Event

Composition area presents: Introduction to the Analytical Methods of Aural Sonology (Music-as-Heard)

Friday, February 26, 2021 11:30to14:30


Dominique Lafortune
Philippe Macnab-Séguin
Gabriel Dufour-Laperrière

The presentation will be followed by a Q & A 

The theory developed by Lasse Thoresen over the course of his career, called Aural Sonology, studies music as a perceived phenomenon rather than how a piece is constructed or notated. It allows the analyst to apprehend any work (or compare any two works), independent of style and culture, on the basis of perceptual patterns, systematized into precise taxonomies.

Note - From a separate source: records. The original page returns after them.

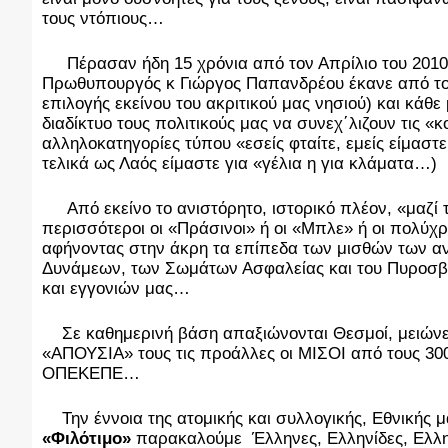
τους ντόπιους…
Πέρασαν ήδη 15 χρόνια από τον Απρίλιο του 2010
Πρωθυπουργός κ Γιώργος Παπανδρέου έκανε από το Κ
επιλογής εκείνου του ακριτικού μας νησιού) και κάθ
διαδίκτυο τους πολιτικούς μας να συνεχ΄λιζουν τις «κ
αλληλοκατηγορίες τύπου «εσείς φταίτε, εμείς είμαστ
τελικά ως Λαός είμαστε για «γέλια η για κλάματα…)
Από εκείνο το ανιστόρητο, ιστορικό πλέον, «μαζί 
περισσότεροι οι «Πράσινοι» ή οι «Μπλε» ή οι πολ
αφήνοντας στην άκρη τα επίπεδα των μισθών των α
Δυνάμεων, των Σωμάτων Ασφαλείας και του Πυροσβ
και εγγονιών μας…
Σε καθημερινή βάση απαξιώνονται Θεσμοί, μειώνετ
«ΑΠΟΥΣΙΑ» τους τις προάλλες οι ΜΙΣΟΙ από τους 30
ΟΠΕΚΕΠΕ…
Την έννοια της ατομικής και συλλογικής, Εθνικής 
«Φιλότιμο»
παρακαλούμε Έλληνες, Ελληνίδες, Ελλην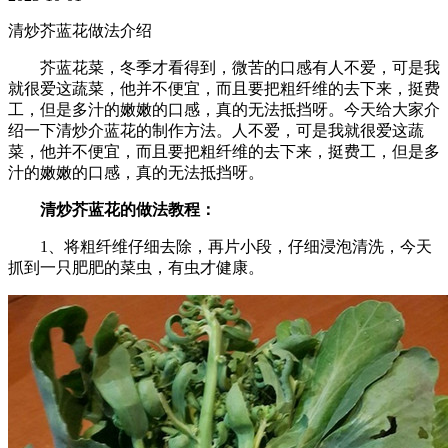
清炒芥蓝花做法介绍
芥蓝花菜，冬季才看得到，微苦的口感有人不爱，可是我
就很爱这蔬菜，他并不便宜，而且要把粗纤维的去下来，挺费
工，但是多汁的嫩嫩的口感，真的无法抵挡呀。今天给大家介
绍一下清炒介蓝花的制作方法。人不爱，可是我就很爱这蔬
菜，他并不便宜，而且要把粗纤维的去下来，挺费工，但是多
汁的嫩嫩的口感，真的无法抵挡呀。
清炒芥蓝花的做法教程：
1、将粗纤维仔细去除，再片小段，仔细浸泡清洗，今天
抓到一只肥肥的菜虫，有虫才健康。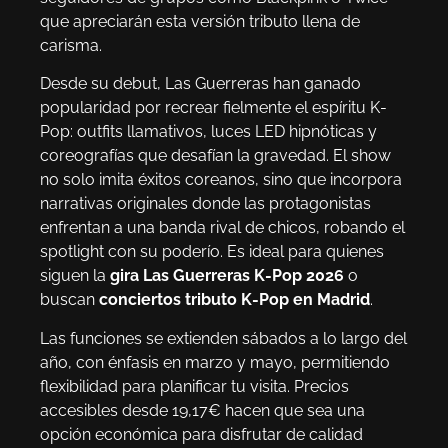
que apreciarán esta versión tributo llena de
carisma.
Desde su debut, Las Guerreras han ganado
popularidad por recrear fielmente el espíritu K-
Pop: outfits llamativos, luces LED hipnóticas y
coreografías que desafían la gravedad. El show
no solo imita éxitos coreanos, sino que incorpora
narrativas originales donde las protagonistas
enfrentan a una banda rival de chicos, robando el
spotlight con su poderío. Es ideal para quienes
siguen la
gira Las Guerreras K-Pop 2026
o
buscan
conciertos tributo K-Pop en Madrid
.
Las funciones se extienden sábados a lo largo del
año, con énfasis en marzo y mayo, permitiendo
flexibilidad para planificar tu visita. Precios
accesibles desde 19,17€ hacen que sea una
opción económica para disfrutar de calidad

Please note: These workshops are available to staff and students at the Schulich School of Music. Info on how to attend will be sent by email from publicity.music to the Schulich community weekly.


Aural Sonology being based on phenomenology (Music-as-Heard), Thoresen considers our perception of music to operate on three distinct levels. Level one is that of the sound objects, as described by Pierre Schaeffer, where each individual sound can be observed for its own characteristics through “écoute réduite”. Level two, where sound objects interact, is that of compound sound patterns, and has been the object of study of most traditional music theories (harmony, rhythm, meter, etc.). Level three is where compound sound patterns interact to give birth to emergent forms of a higher order: time-fields and their demarcations, dynamic forms and their musical goals, sound layers and their configurations, and finally form-building processes and transformations.

This presentation will focus on those aspects on which Thoresen has concentrated his research, mainly the first and third levels of perception.